**Task goal:**
Rewrite the text from every item with "Mehr lesen" substituted for each "Artikel lesen", leaving everything else unchanged. Omit the pictures.

**Given data:**
--- START ---
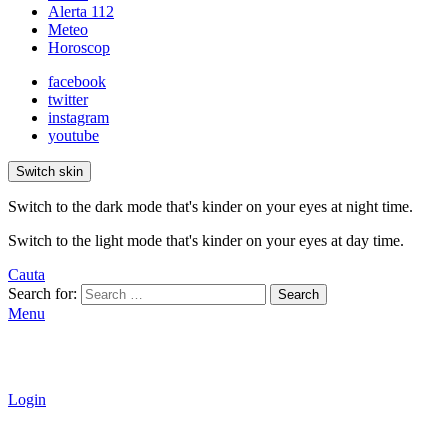
Alerta 112
Meteo
Horoscop
facebook
twitter
instagram
youtube
Switch skin
Switch to the dark mode that's kinder on your eyes at night time.
Switch to the light mode that's kinder on your eyes at day time.
Cauta
Search for:
Search
Menu
Login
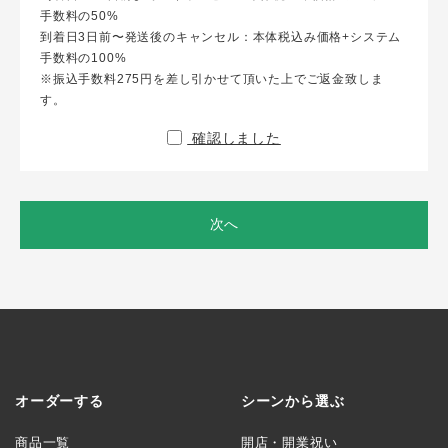
手数料の50%
到着日3日前〜発送後のキャンセル：本体税込み価格+システム
手数料の100%
※振込手数料275円を差し引かせて頂いた上でご返金致しま
す。
確認しました
次へ
オーダーする
シーンから選ぶ
商品一覧
開店・開業祝い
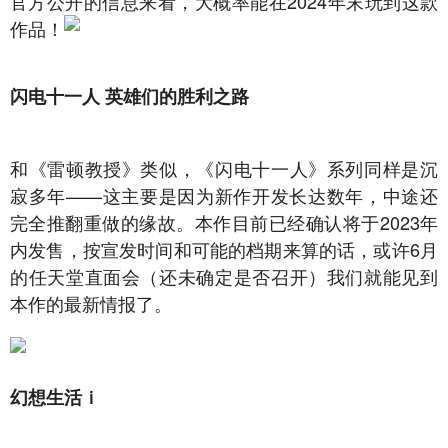
官方公开的信息来看，大概率能在2024年末玩到这款
作品！
闪电十一人 英雄们的胜利之路
和《雷顿教授》类似，《闪电十一人》系列同样是沉
寂多年——这主要是因为新作开发长达数年，中途还
完全推翻重做的缘故。本作目前已经确认将于2023年
内发售，按宣发时间和可能的档期来算的话，或许6月
的任天堂直面会（还未确定是否召开）我们就能见到
本作的最新情报了。
幻想生活ｉ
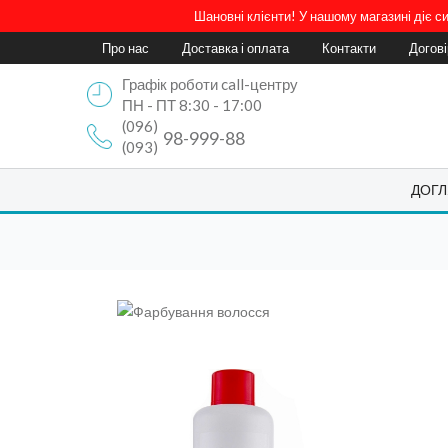
Шановні клієнти! У нашому магазині діє 
Про нас
Доставка і оплата
Контакти
Догов
Графік роботи call-центру
ПН - ПТ 8:30 - 17:00
(096)
98-999-88
(093)
ДОГЛ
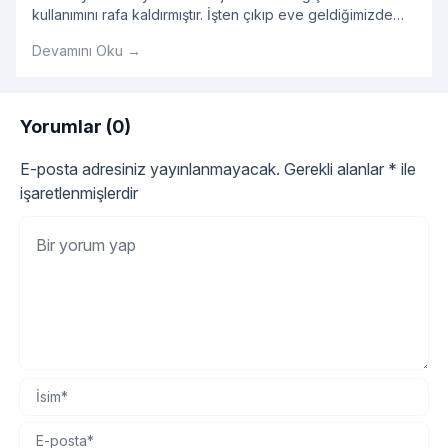
kullanımını rafa kaldırmıştır. İşten çıkıp eve geldiğimizde
bizi en çok rahatlatan koltuğumuza oturup televizyon
Devamını Oku →
keyfi sürmektir.
Yorumlar (0)
E-posta adresiniz yayınlanmayacak.
Gerekli alanlar
*
ile
işaretlenmişlerdir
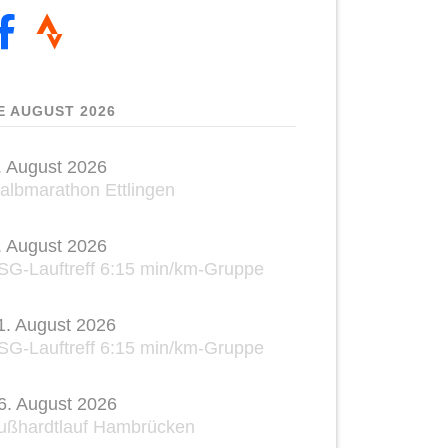
E AUGUST 2026
. August 2026
albmarathon Ettlingen
. August 2026
SG-Lauftreff 6:15 min/km-Gruppe
1. August 2026
SG-Lauftreff 6:15 min/km-Gruppe
6. August 2026
ußhardtlauf Hambrücken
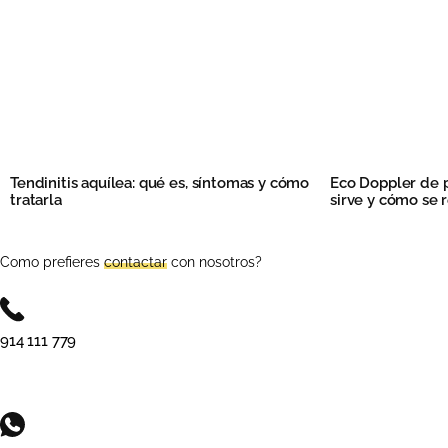
Tendinitis aquílea: qué es, síntomas y cómo
Eco Doppler de p
tratarla
sirve y cómo se r
Como prefieres
contactar
con nosotros?
914 111 779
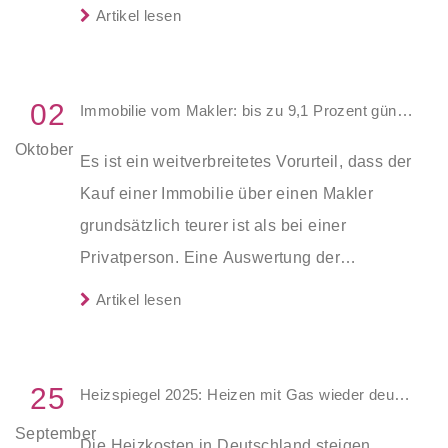
Haushalte wieder erschwinglicher, die
Artikel lesen
Neuvertragsmieten ziehen weiter an und der
Immobilienmarkt gewinnt nach einer Phase
der Zurückhaltung wieder an Fahrt.
02
Immobilie vom Makler: bis zu 9,1 Prozent günstiger
Oktober
Es ist ein weitverbreitetes Vorurteil, dass der
Kauf einer Immobilie über einen Makler
grundsätzlich teurer ist als bei einer
Privatperson. Eine Auswertung der
Angebotspreise des Immobilienportals
Artikel lesen
immowelt
zeigt das Gegenteil: Im direkten
Vergleich sind die Preise von privaten
Angeboten merklich teurer als von
25
Heizspiegel 2025: Heizen mit Gas wieder deutlich teurer – Wärmepumpen seit 2022 günstiger
vergleichbaren Objekten, die über einen
September
Die Heizkosten in Deutschland steigen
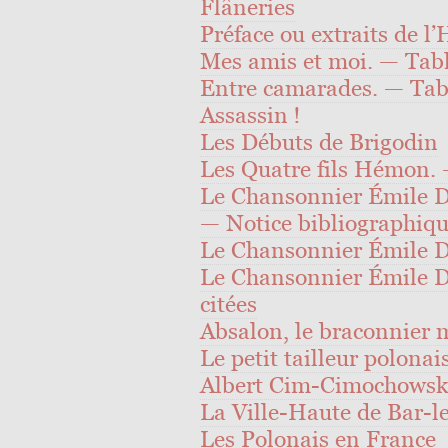
Flâneries
Préface ou extraits de l’
Mes amis et moi. — Tabl
Entre camarades. — Tab
Assassin !
Les Débuts de Brigodin
Les Quatre fils Hémon. 
Le Chansonnier Émile 
— Notice bibliographiqu
Le Chansonnier Émile 
Le Chansonnier Émile D
citées
Absalon, le braconnier 
Le petit tailleur polonai
Albert Cim-Cimochowski.
La Ville-Haute de Bar-le
Les Polonais en France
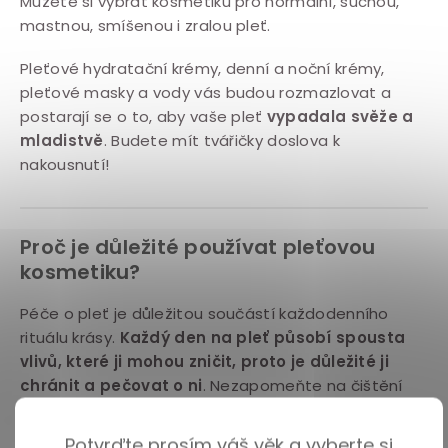
Můžete si vybrat kosmetiku pro normální, suchou,
r
mastnou, smíšenou i zralou pleť.
v
k
Pleťové hydratační krémy, denní a noční krémy,
y
pleťové masky a vody vás budou rozmazlovat a
v
postarají se o to, aby vaše pleť
vypadala svěže a
mladistvě
. Budete mít tvářičky doslova k
ý
nakousnutí!
p
i
s
Proč je důležité používat pleťovou
u
kosmetiku?
Péče o pleť je důležitou součástí každodenního
rituálu krásy.
Každý den na pleť působí spousta
vlivů, které ji mohou zničit, proto je důležité ji
chránit a pečovat o ni
. Nezapomeňte na čištění
obličeje každý den, odstranění make-upu a
správnou hydrataci. Ta je klíčová pro zdravou a
Potvrďte prosím váš věk a vyberte si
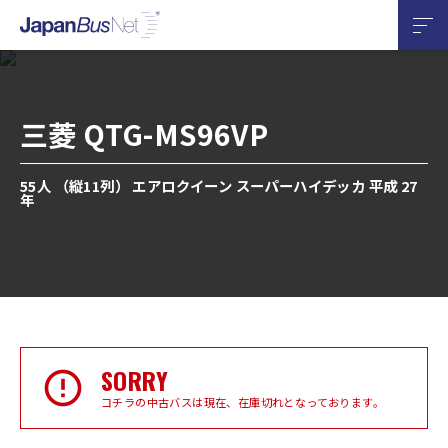
三菱 QTG-MS96VP
55人 （縦11列） エアロクイーン スーパーハイデッカ 平成 27
年
SORRY
コチラの中古バスは現在、在庫切れとなっております。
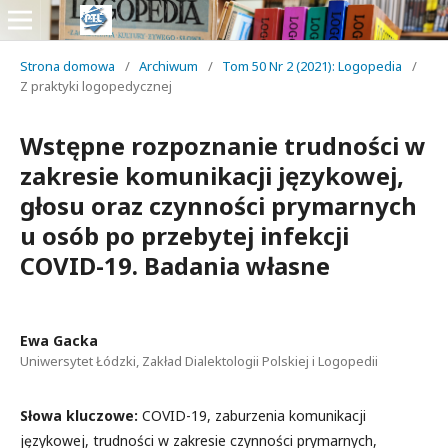
Strona domowa
/
Archiwum
/
Tom 50 Nr 2 (2021): Logopedia
/
Z praktyki logopedycznej
Wstępne rozpoznanie trudności w
zakresie komunikacji językowej,
głosu oraz czynności prymarnych
u osób po przebytej infekcji
COVID-19. Badania własne
Ewa Gacka
Uniwersytet Łódzki, Zakład Dialektologii Polskiej i Logopedii
Słowa kluczowe:
COVID-19, zaburzenia komunikacji
językowej, trudności w zakresie czynności prymarnych,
--- END ---
**Solution to the problem:**
Alerta 112
Meteo
Horoscop
facebook
twitter
instagram
youtube
Switch skin
Switch to the dark mode that's kinder on your eyes at night time.
Switch to the light mode that's kinder on your eyes at day time.
Cauta
Search for:
Search
Menu
Login
手数料の50%
到着日3日前〜発送後のキャンセル：本体税込み価格+システム
手数料の100%
※振込手数料275円を差し引かせて頂いた上でご返金致しま
す。
確認しました
次へ
オーダーする
シーンから選ぶ
商品一覧
開店・開業祝い
官方公开的信息来看，大概率能在2024年末玩到这款
作品！
闪电十一人 英雄们的胜利之路
和《雷顿教授》类似，《闪电十一人》系列同样是沉
寂多年——这主要是因为新作开发长达数年，中途还
完全推翻重做的缘故。本作目前已经确认将于2023年
内发售，按宣发时间和可能的档期来算的话，或许6月
的任天堂直面会（还未确定是否召开）我们就能见到
本作的最新情报了。
幻想生活ｉ
Шановні клієнти! У нашому магазині діє 
Про нас
Доставка і оплата
Контакти
Догов
Графік роботи call-центру
ПН - ПТ 8:30 - 17:00
(096)
98-999-88
(093)
ДОГЛ
kullanımını rafa kaldırmıştır. İşten çıkıp eve geldiğimizde
bizi en çok rahatlatan koltuğumuza oturup televizyon
Devamını Oku →
keyfi sürmektir.
Yorumlar (0)
E-posta adresiniz yayınlanmayacak.
Gerekli alanlar
*
ile
işaretlenmişlerdir
E AUGUST 2026
. August 2026
albmarathon Ettlingen
. August 2026
SG-Lauftreff 6:15 min/km-Gruppe
1. August 2026
SG-Lauftreff 6:15 min/km-Gruppe
6. August 2026
ußhardtlauf Hambrücken
Tendinitis aquílea: qué es, síntomas y cómo
Eco Doppler de p
tratarla
sirve y cómo se r
Como prefieres
contactar
con nosotros?
914 111 779
Haushalte wieder erschwinglicher, die
Mehr lesen
Neuvertragsmieten ziehen weiter an und der
Immobilienmarkt gewinnt nach einer Phase
der Zurückhaltung wieder an Fahrt.
02
Immobilie vom Makler: bis zu 9,1 Prozent günstiger
Oktober
Es ist ein weitverbreitetes Vorurteil, dass der
Kauf einer Immobilie über einen Makler
grundsätzlich teurer ist als bei einer
Privatperson. Eine Auswertung der
Angebotspreise des Immobilienportals
Mehr lesen
immowelt
zeigt das Gegenteil: Im direkten
Vergleich sind die Preise von privaten
Angeboten merklich teurer als von
25
Heizspiegel 2025: Heizen mit Gas wieder deutlich teurer – Wärmepumpen seit 2022 günstiger
vergleichbaren Objekten, die über einen
September
Die Heizkosten in Deutschland steigen
Flâneries
Préface ou extraits de l’
Mes amis et moi. — Tabl
Entre camarades. — Tab
Assassin !
Les Débuts de Brigodin
Les Quatre fils Hémon. 
Le Chansonnier Émile 
— Notice bibliographiqu
Le Chansonnier Émile 
Le Chansonnier Émile D
citées
Absalon, le braconnier 
Le petit tailleur polonai
Albert Cim-Cimochowski.
La Ville-Haute de Bar-le
Les Polonais en France
Můžete si vybrat kosmetiku pro normální, suchou,
r
mastnou, smíšenou i zralou pleť.
v
k
Pleťové hydratační krémy, denní a noční krémy,
y
pleťové masky a vody vás budou rozmazlovat a
v
postarají se o to, aby vaše pleť
vypadala svěže a
mladistvě
. Budete mít tvářičky doslova k
ý
nakousnutí!
p
i
s
Proč je důležité používat pleťovou
u
kosmetiku?
Péče o pleť je důležitou součástí každodenního
rituálu krásy.
Každý den na pleť působí spousta
vlivů, které ji mohou zničit, proto je důležité ji
chránit a pečovat o ni
. Nezapomeňte na čištění
obličeje každý den, odstranění make-upu a
správnou hydrataci. Ta je klíčová pro zdravou a
Potvrďte prosím váš věk a vyberte si
三菱 QTG-MS96VP
55人 （縦11列） エアロクイーン スーパーハイデッカ 平成 27
年
SORRY
コチラの中古バスは現在、在庫切れとなっております。
Strona domowa
/
Archiwum
/
Tom 50 Nr 2 (2021): Logopedia
/
Z praktyki logopedycznej
Wstępne rozpoznanie trudności w
zakresie komunikacji językowej,
głosu oraz czynności prymarnych
u osób po przebytej infekcji
COVID-19. Badania własne
Ewa Gacka
Uniwersytet Łódzki, Zakład Dialektologii Polskiej i Logopedii
Słowa kluczowe:
COVID-19, zaburzenia komunikacji
językowej, trudności w zakresie czynności prymarnych,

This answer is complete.